With Azure Container Networking Interface (CNI), every pod gets an IP address from the subnet and can be accessed directly. These IP addresses must be planned in advance and unique across your network space.

Carefully plan for the IP's

Each node has a configuration parameter for the maximum number of pods it supports. The equivalent number of IP addresses per node are then reserved up front. This approach can lead to IP address exhaustion or the need to rebuild clusters in a larger subnet as your application demands grow, so it's important to plan properly.

Network Policy

If you want to control traffic flow at the IP address or port level (OSI layer 3 or 4), then you might consider using Kubernetes NetworkPolicies for particular applications in your cluster.

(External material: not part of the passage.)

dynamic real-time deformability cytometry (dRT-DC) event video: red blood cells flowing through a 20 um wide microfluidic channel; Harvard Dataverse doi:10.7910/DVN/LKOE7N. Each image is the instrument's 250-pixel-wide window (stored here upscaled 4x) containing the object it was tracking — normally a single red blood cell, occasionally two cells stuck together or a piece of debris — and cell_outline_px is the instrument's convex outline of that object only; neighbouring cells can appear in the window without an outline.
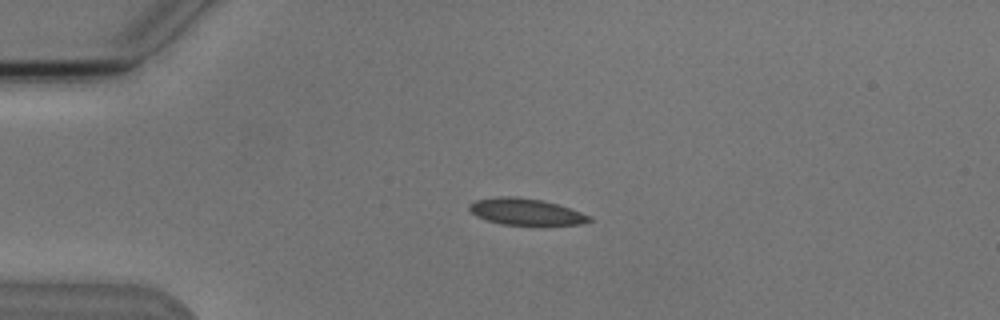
{"species": "Egyptian fruit bat (a non-hibernating species)", "species_latin": "Rousettus aegyptiacus", "temperature_condition": "cold", "stored_images_in_passage": 2, "camera_frame_rate_fps": 3000, "um_per_image_px": 0.085, "animal": {"sex": "male"}, "frame": {"image": 1, "passage_image": 1, "time_ms": 0.0, "image_size_px": [1000, 320], "cell_outline_px": [[592, 220], [580, 224], [544, 228], [500, 224], [476, 216], [468, 208], [468, 204], [472, 200], [496, 196], [516, 196], [544, 200], [592, 216]], "centroid_in_image_um": [44.71, 18.04], "position_along_channel_um": 40.3, "area_um2": 19.59}}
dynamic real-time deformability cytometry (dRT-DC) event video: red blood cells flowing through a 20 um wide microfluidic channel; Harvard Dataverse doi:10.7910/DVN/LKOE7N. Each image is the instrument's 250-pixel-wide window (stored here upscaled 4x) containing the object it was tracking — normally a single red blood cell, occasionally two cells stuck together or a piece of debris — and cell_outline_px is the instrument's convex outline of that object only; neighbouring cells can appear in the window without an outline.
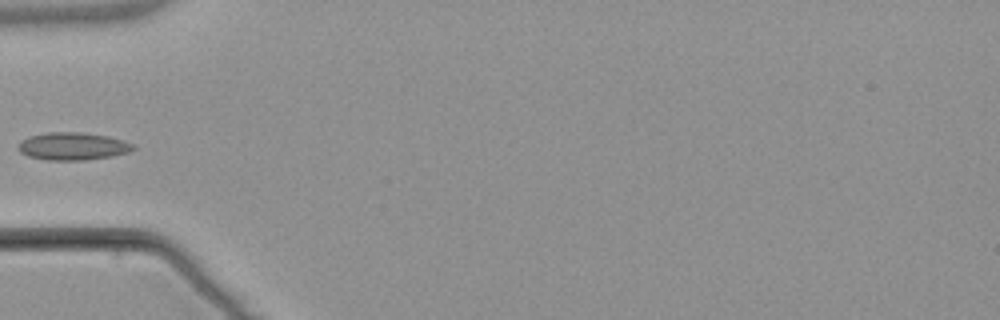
{"species": "common noctule bat (a hibernating species)", "species_latin": "Nyctalus noctula", "temperature_condition": "warm", "stored_images_in_passage": 5, "camera_frame_rate_fps": 3000, "um_per_image_px": 0.085, "animal": {"sex": "male", "body_mass_g": 21.5, "forearm_length_mm": 52.0}, "frame": {"image": 1, "passage_image": 5, "time_ms": 5.0, "image_size_px": [1000, 320], "cell_outline_px": [[136, 148], [128, 152], [112, 156], [84, 160], [48, 160], [28, 156], [20, 152], [16, 148], [20, 140], [32, 136], [48, 132], [80, 132], [108, 136], [124, 140], [132, 144]], "centroid_in_image_um": [6.17, 12.43], "position_along_channel_um": 78.8, "area_um2": 18.5}}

Dependency on Network Plugin

Network policies are implemented by the network plugin. To use network policies, you must be using a networking solution which supports NetworkPolicy. Creating a NetworkPolicy resource without a controller that implements it will have no effect.

Volumes

In AKS, data volumes can be created using Azure Files or Azure Disks

Disks

Azure Disks can be referenced in the YAML file as a DataDisk resource. Both Azure Standard storage (HDD) and Premium storage (SSD) is supported. Since there is premium storage with high-performance SSD, this is ideal for production workloads that demand high IOPS.

Warning

Azure Disk is mounted as ReadWriteOnce, so it will be available to a single node. If you are planning to implement shared storage, then Azure Files is the right choice

Files

Azure Files uses SMB 3.0 and lets you mount the same storage to multiple nodes and pods. In Azure Files also you have support for Standard storage and Premium storage. These files can be accessed by multiple nodes and pods at the same time, making it ideal for shared storage scenarios.

Auto-Scaling

Cluster Autoscaling

Cluster autoscaler is typically used alongside the horizontal pod autoscaler. When combined, the horizontal pod autoscaler increases or decreases the number of pods based on application demand, and the cluster autoscaler adjusts the number of nodes as needed to run those additional pods accordingly.

HPA

Kubernetes uses the horizontal pod autoscaler (HPA) to monitor the resource demand and automatically scale the number of replicas.

By default, the horizontal pod autoscaler checks the Metrics API every 15 seconds for any required changes in replica count, but the Metrics API retrieves data from the Kubelet every 60 seconds. Effectively, the HPA is updated every 60 seconds.

When changes are required, the number of replicas is increased or decreased accordingly

Configuration required

When you configure the HPA, you can decide on the minimum number of instances,the maximum number of instances, and the metrics that need to be monitored.